Il faut dire qu’à cette époque le gouvernement central du royaume était au bord du gouffre : d’abord fragilisé par la folie de Charles VI, puis déchiré par une guerre civile opposant les Armagnacs et Bourguignons, et enfin le retour de la guerre avec l’Angleterre et les chevauchés du roi Henri V de Lancastre qui défit brillamment l’armée française à Azincourt en 1415 avant de conclure cinq ans plus tard à Troyes un traité avec la reine Isabeau de Bavière visant à déshériter son propre fils Charles, livrant ainsi le trône de France à la couronne anglaise. Malheureusement pour la « perfide
Albion », la résistance du « roi de Bourges » et les morts prématurées d’Henri V puis Charles VI en 1422 ne permit pas la réalisation du traité.

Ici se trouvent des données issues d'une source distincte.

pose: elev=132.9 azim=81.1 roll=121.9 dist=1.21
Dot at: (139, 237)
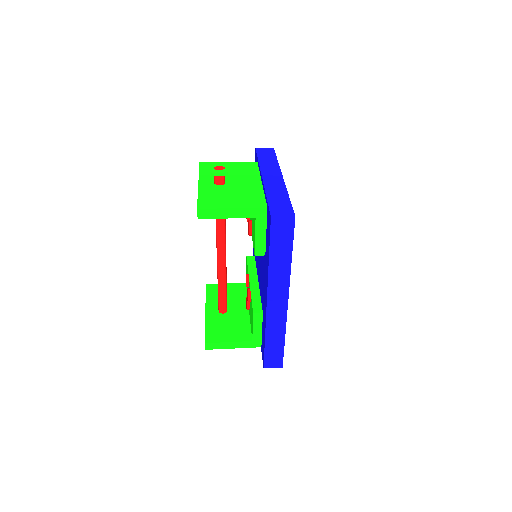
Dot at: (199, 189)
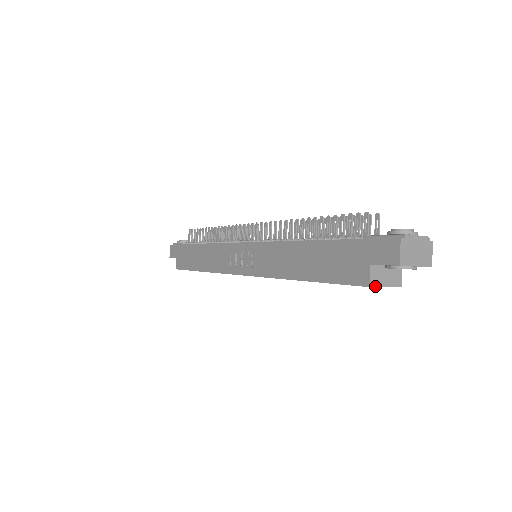
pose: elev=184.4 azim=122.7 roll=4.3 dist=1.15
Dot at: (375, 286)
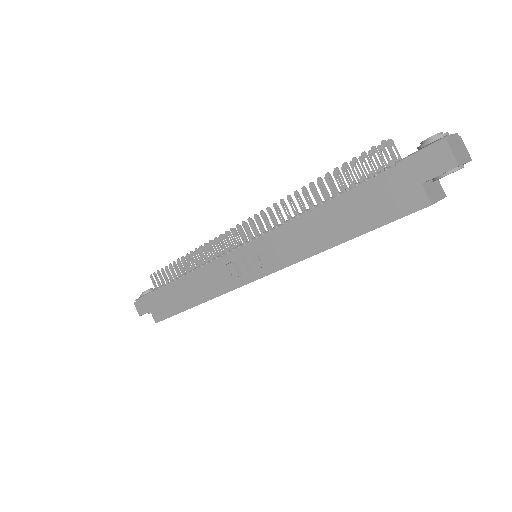
Dot at: (434, 203)
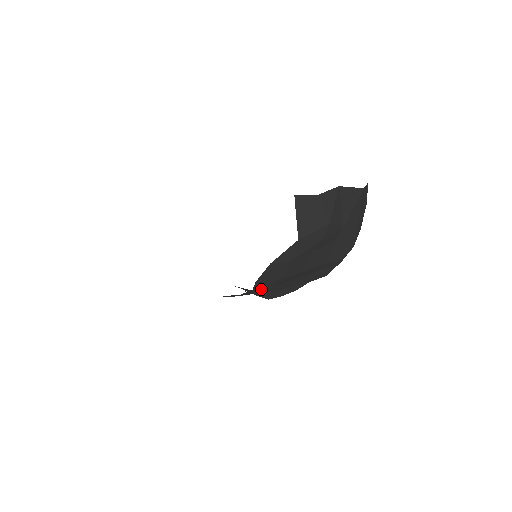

Dans ce contexte, la cour royale et le Parlement de
Paris avaient parfois bien du mal à trancher les multiples cas litigieux existant entre les seigneurs de l’Ouest de la France dont les conflits familiaux ou féodaux étaient monnaie courante depuis le début de la guerre de Cent Ans ; citons, entre autres, l’âpre querelle dynastique entre les maisons de Blois et de Montfort concernant la suzeraineté du duché de Bretagne.

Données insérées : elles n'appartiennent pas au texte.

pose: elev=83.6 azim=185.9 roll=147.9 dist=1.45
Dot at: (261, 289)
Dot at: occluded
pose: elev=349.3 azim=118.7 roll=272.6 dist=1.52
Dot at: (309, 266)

Tout ceci pour dire qu’intrigues et luttes de pouvoir ont pavé la vie du sire de Rais. Parmi les grands seigneurs de l'Ouest, il fut de ceux qui ne prit pas partie pour l'Angleterre ou ne chercha pas à faire alliance avec elle. Il eut l’occasion de participer durant deux ans à de grands combats contre les « Anglois », sous la bannière de Charles VII (1429-1430 ; Orléans, Patay, Reims...) et de devenir pour un temps maréchal de France. Mais pour un temps seulement.

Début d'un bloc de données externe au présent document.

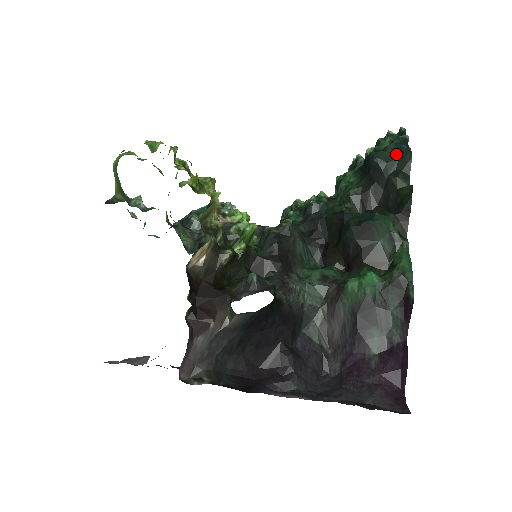
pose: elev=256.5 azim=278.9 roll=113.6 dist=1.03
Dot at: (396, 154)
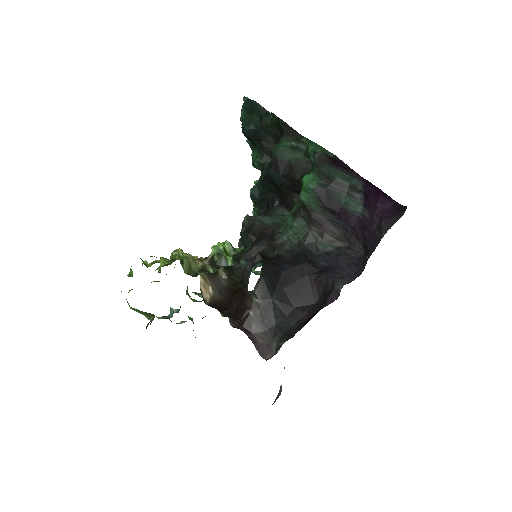
Dot at: (250, 113)
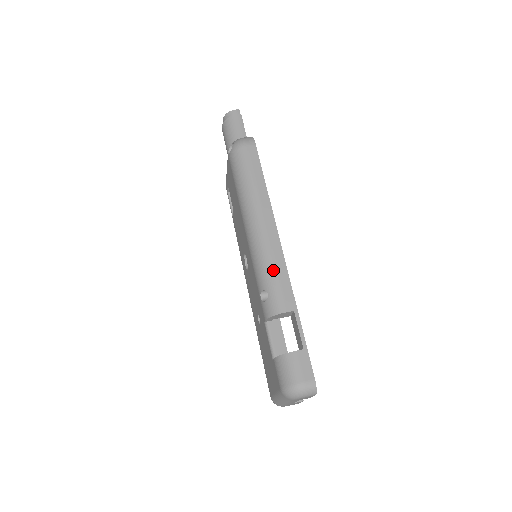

Les disgrâces vont en effet s’accumuler pour Gilles de Rais, criblé de dettes, et une fois retiré sur ses terres dans son château de Tiffauges (ou dans d’autres, mais ça c’est du détail !) il sera de nouveau impliqué dans des querelles territoriales (comme tout gentilhomme guerroyant qui se respecte) jusqu’à ce qu’il soit arrêté en 1440. Doublement jugé à Nantes pour d’une part hérésie, évocations des démons, pratiques magiques et sodomie, et d’autre part, félonie envers son suzerain (le duc de Bretagne), enlèvements et meurtres d’enfants, il fut condamné à mort puis pendu le 26 octobre.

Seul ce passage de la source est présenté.